To avoid bulk at the seamline, I clipped diagonally.  This particular wool is not prone to raveling, but since the lining hangs free of the hemline, I thought this would be a nice finish.

The lining was attached to the shell at the armholes and basted into place.  The sleeve lining was then hand stitched to the coat.  It's a technique that you often see with vintage coats, and it makes it very easy to remove if the lining ever fails since nothing is machined to the wool.

If you have ever come across a vintage coat, it is likely that the lining fabric has shattered if it is silk, or may have sustained damage over the course of its life.  The coat itself, however, is often in excellent condition.  So if all you have are hand stitches to pull out, it is very easy to remove the lining sections and replace, giving new life and adding another forty or fifty years to the life of the coat.  Alterations are also easier when you can access the innards with minimal effort.

Here is the almost finished bound buttonhole, right next to the arrow tack that covers the waist seam join.

I had a bit of trouble removing some of my basting threads, until I decided to use tweezers - they work great!

I also used seam binding to finish the small portion of raw edged facing that is not covered by lining.

The facing is trimmed before turning it right side out.

Then I get to do a bit more hand sewing.  The catch-stitch is becoming one of my favorites!!

And then everything is really close to being finished.

This particular lining is free hanging.  Because it isn't all that thick, I decided to fold the lining under twice instead of using seam binding.

Then the lower inches of lining get hand stitched down.

Which covers up the final raw edges of the garments.

To keep the free handing lining in place while being worn, I made a couple of thread tacks to join the lining to the coat at the seamlines.

And as a final touch, I added one of my new labels.

I also stitched matching arrow tacks to the covered button to tie those details together.

And here is the completed coat!


  1. Absolutely.
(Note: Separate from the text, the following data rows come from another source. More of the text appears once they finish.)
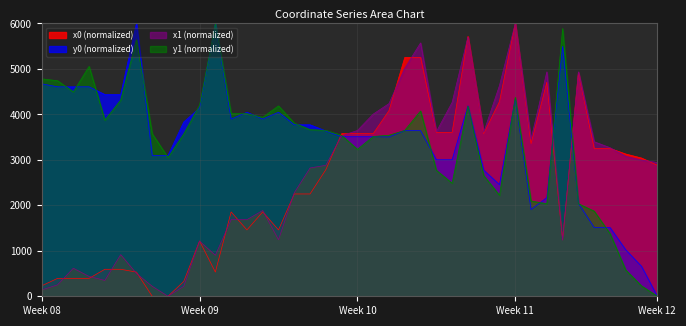

Does the chart display data point markers on the line(s)?

No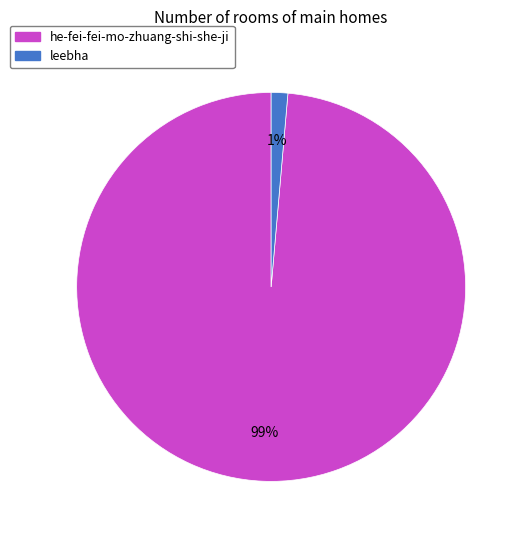

How many segments does this pie chart have?

2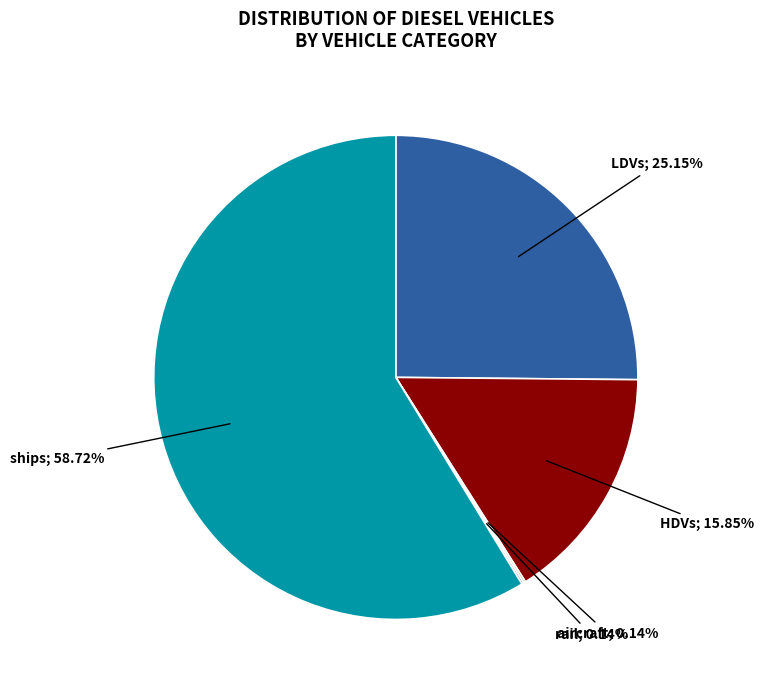

Is there a majority slice in this chart?

Yes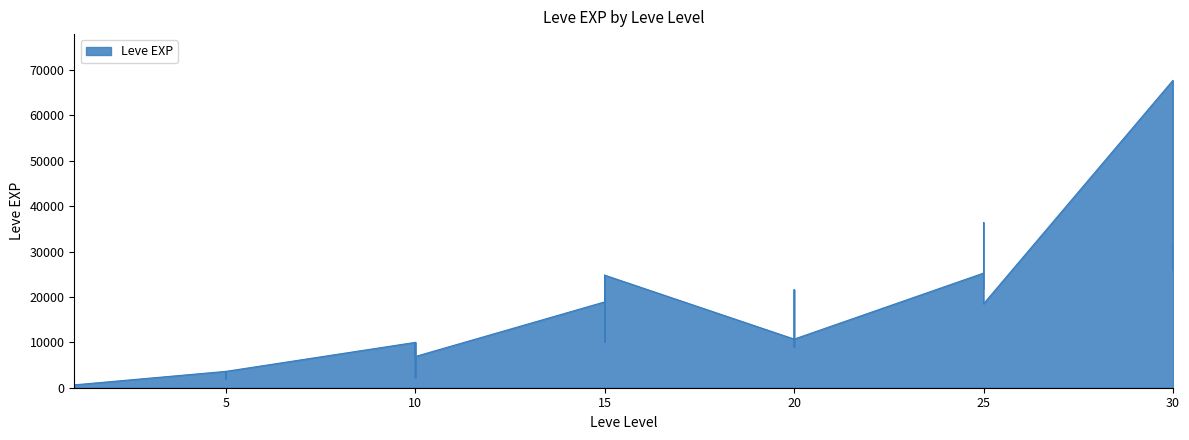

List the labels in order of value, smallest first.

1, 1, 1, 1, 1, 1, 5, 5, 10, 5, 5, 5, 5, 10, 10, 10, 20, 10, 10, 15, 20, 20, 20, 15, 15, 20, 25, 15, 20, 25, 15, 15, 25, 25, 25, 30, 30, 30, 25, 30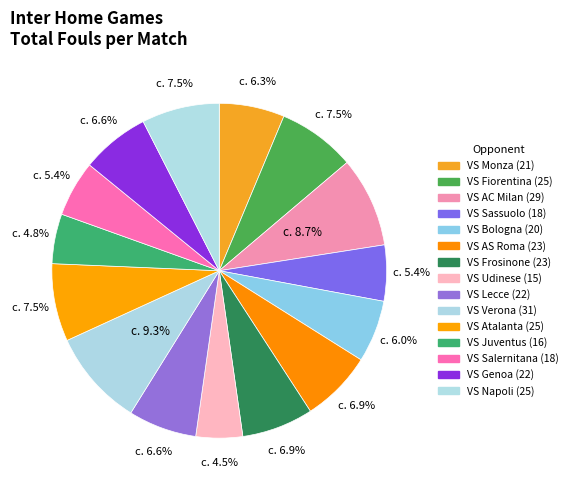

Does VS AS Roma account for over 50% of the chart?

No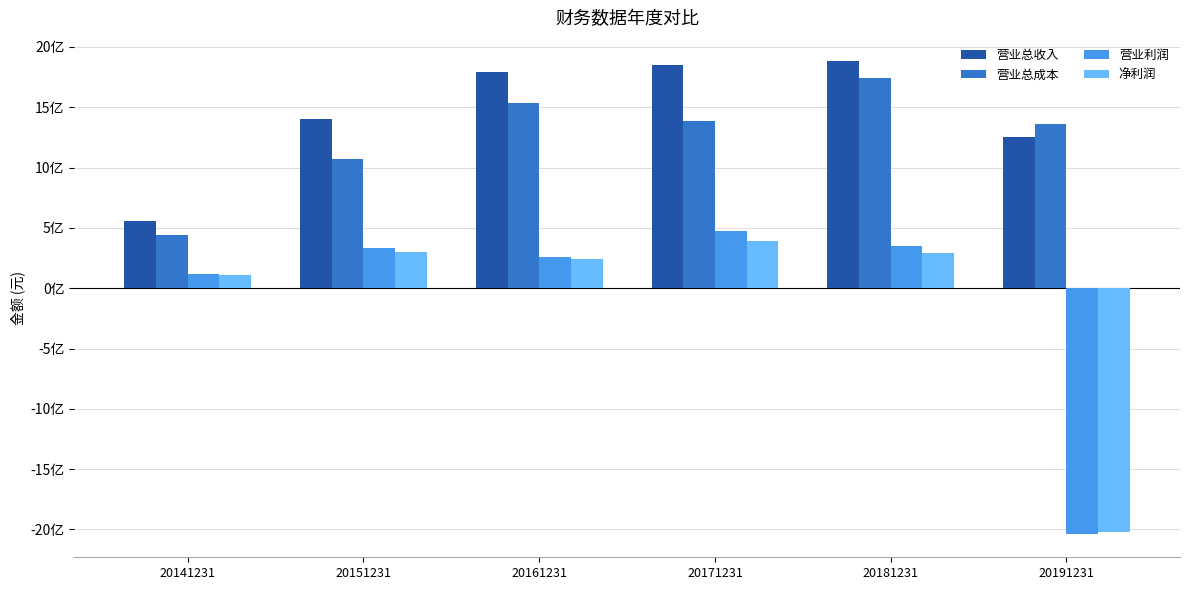

What value does the 营业利润 series have at 20161231?

260821138.9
Marvelous. Just stunning. Your stitching is impeccable. Thank you for showing us this process.

  2. It's almost voyeuristic to watch.

    You made a mid-blue velvet dress some years back (not certain you were completely delighted with the dress, but it looked great on you). With a snood, could the dress and the coat meet?

    The arrow tacks made me wonder if you hadn't made this coat in a past life.

    Laura Mae, you have truly outdone yourself this time.

    1. There was definitely a snood involved in the outfit! And while I didn't choose that particular blue dress, there is another 1940s reproduction that I chose to compliment the coat.

  3. What an amazing coat, your work is impeccable.
    A question: why is the advice to throw away old spools of thread (claim is that they will disintegrate) yet vintage garments aren't falling apart as the thread disintegrates. So why do they caution us to toss old thread?

    1. I think it's often because you can't tell how they were stored. If they were sitting in the sun for 20+ years, the thread will often be rotted out on the spool. But I think the Susan Khalije recommends vintage silk Belding Corticelli. You just have to make sure the thread is still strong!

      And I have come across vintage dresses where the seams are coming apart because of rotten thread, but they are usually easy to fix, and few and far between as most have held up really well! (Probably another case of not storing in proper conditions - I wish people wouldn't get their ideas from Pinterest and hang vintage on the wall permanently in the direct sunlight for years at a time!)

  4. Absolutely gorgeous! Thanks so much for sharing the process. Your work is an example to (try to, haha) follow.

  5. beautiful, and those hand stitched arrows are fantastic.

  6. Simply beautiful, your hand sewing is beautiful. Everything you make is perfection.

  7. I love your attention to detail. Various little things were brought to my attention like the hand design on the button and at the edge of the pleats. Just beautiful.

  8. Beautiful coat! Wonderful tailoring and details!